Afin de recréer en synthèse et le plus fidèlement possible la propagation du son (en tenant compte des murs antibruit, de la qualité de l'enrobé, de la vitesse sur le tronçon…), la diffusion d'un son spatialisé en 3D est l'idéale, la stéréo demeurant pour sa part trop pauvre pour restituer les sons dans l'espace. Au casque qui ne permet pas à l'auditeur d'extérioriser les sons, au siège spatialisé qui empêche l'auditeur de se mouvoir ainsi qu'il pourrait le faire dans la réalité, on privilégiera la technique dite ambi-sonique : un système multi haut-parleurs (entre 6 et 12), parfait pour des déplacements dans un petit espace. Le "must" demeure néanmoins le système olo-phonique, qui reprend le principe du haut parleur en en disposant 150 dans un espace. Résultat : une couverture bien plus efficace d'une scène sonore. Bref, ce dernier dispositif reproduit le plus fidèlement possible l'ambiance sonore d'un lieu... qui n'existe pas encore.

Son virtuel et son réel

A Cahors, les enregistrements conduits sur le tracé d'une autoroute en construction seront d'un précieux secours pour les futures diagnostics sonores des acousticiens du CSTB. Alimentant les bases de données du laboratoire, ces mesures serviront aussi à vérifier la pertinence des systèmes de réalité virtuelle.

A l'origine de ce travail, le contrat liant le CSTB au Ministère de la recherche afin de monter avec l'Inrets (Institut national de recherche sur les transports et leur sécurité), un laboratoire travaillant sur la réalité virtuelle. En guise de laboratoire, il s'agit d'un salon équipé de canapés, de meubles, d'une télé… Bref, une pièce comme il en existe chez des millions de foyers français… Sauf que celle-ci est bardée d'équipements pouvant faire varier les paramètres visuels et sonores pour étudier la perception des nuisances sonores. Et notamment celles venant de l'extérieur du logement, grâce à la mise en place d'un caisson acoustique placé derrière une fenêtre. Une scène d'extérieur, bruits et image inclus, est projetée sur la dite fenêtre.

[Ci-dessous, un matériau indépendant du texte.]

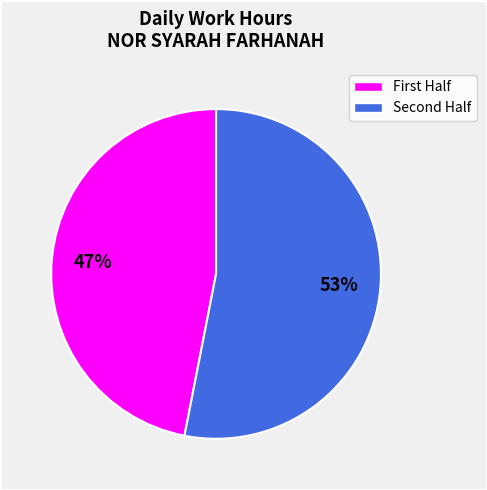

Is there a majority slice in this chart?

Yes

Et c'est là que l'on s'aperçoit qu'à nuisances sonores équivalentes, les impacts visuels sont différents (et réciproquement). Le cas le plus courant est le rideau d'arbres qui sépare des habitations d'une route et qui donne l'impression de réduire le bruit de la circulation. En réalité, il n'en n'est bien sûr rien. Au final, on arrive à relier ce qui se passe virtuellement à ce qui se passe réellement. Sachant que ce dispositif sonore reprend le système olo-phonique, il se veut donc le plus fidèle possible à la réalité.

Multiples applications

C'est ce programme high-tech qui a été utilisé pour le projet de Cahors. Des prises de sons avaient déjà été effectuées sur le tunnel de l'A86 où seront implantées des voies ferrées supplémentaires pour le compte de RFF (Réseau ferré de France). La société Colas a mis à la disposition des "ingénieurs du son" du CSTB une portion d'autoroute en construction pour effectuer des prises de sons à l'aide de véhicules "témoins". Objectif : vérifier les différences entre simulation en laboratoire et sons réels.

Les débouchés en matière de création d'univers sonores virtuels restent extrêmement multiples : gestion sonore d'une ville pour les collectivités territoriales, test sur la qualité acoustique d'un bâtiment et préconisations sur le choix de matériaux plus performants acoustiquement parlant. En quelque sorte, un principe de précaution et communication au public grâce à une réflexion très en amont sur le bruit.